● **Activity**: A verbatim transcript of the data that follows, free of images, is the expected result.

Stored data
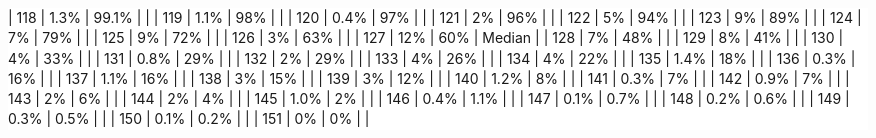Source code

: | 118 | 1.3% | 99.1% |  |
| 119 | 1.1% | 98% |  |
| 120 | 0.4% | 97% |  |
| 121 | 2% | 96% |  |
| 122 | 5% | 94% |  |
| 123 | 9% | 89% |  |
| 124 | 7% | 79% |  |
| 125 | 9% | 72% |  |
| 126 | 3% | 63% |  |
| 127 | 12% | 60% | Median |
| 128 | 7% | 48% |  |
| 129 | 8% | 41% |  |
| 130 | 4% | 33% |  |
| 131 | 0.8% | 29% |  |
| 132 | 2% | 29% |  |
| 133 | 4% | 26% |  |
| 134 | 4% | 22% |  |
| 135 | 1.4% | 18% |  |
| 136 | 0.3% | 16% |  |
| 137 | 1.1% | 16% |  |
| 138 | 3% | 15% |  |
| 139 | 3% | 12% |  |
| 140 | 1.2% | 8% |  |
| 141 | 0.3% | 7% |  |
| 142 | 0.9% | 7% |  |
| 143 | 2% | 6% |  |
| 144 | 2% | 4% |  |
| 145 | 1.0% | 2% |  |
| 146 | 0.4% | 1.1% |  |
| 147 | 0.1% | 0.7% |  |
| 148 | 0.2% | 0.6% |  |
| 149 | 0.3% | 0.5% |  |
| 150 | 0.1% | 0.2% |  |
| 151 | 0% | 0% |  |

● **Response**:
Source code

: | 118 | 1.3% | 99.1% |  |
| 119 | 1.1% | 98% |  |
| 120 | 0.4% | 97% |  |
| 121 | 2% | 96% |  |
| 122 | 5% | 94% |  |
| 123 | 9% | 89% |  |
| 124 | 7% | 79% |  |
| 125 | 9% | 72% |  |
| 126 | 3% | 63% |  |
| 127 | 12% | 60% | Median |
| 128 | 7% | 48% |  |
| 129 | 8% | 41% |  |
| 130 | 4% | 33% |  |
| 131 | 0.8% | 29% |  |
| 132 | 2% | 29% |  |
| 133 | 4% | 26% |  |
| 134 | 4% | 22% |  |
| 135 | 1.4% | 18% |  |
| 136 | 0.3% | 16% |  |
| 137 | 1.1% | 16% |  |
| 138 | 3% | 15% |  |
| 139 | 3% | 12% |  |
| 140 | 1.2% | 8% |  |
| 141 | 0.3% | 7% |  |
| 142 | 0.9% | 7% |  |
| 143 | 2% | 6% |  |
| 144 | 2% | 4% |  |
| 145 | 1.0% | 2% |  |
| 146 | 0.4% | 1.1% |  |
| 147 | 0.1% | 0.7% |  |
| 148 | 0.2% | 0.6% |  |
| 149 | 0.3% | 0.5% |  |
| 150 | 0.1% | 0.2% |  |
| 151 | 0% | 0% |  |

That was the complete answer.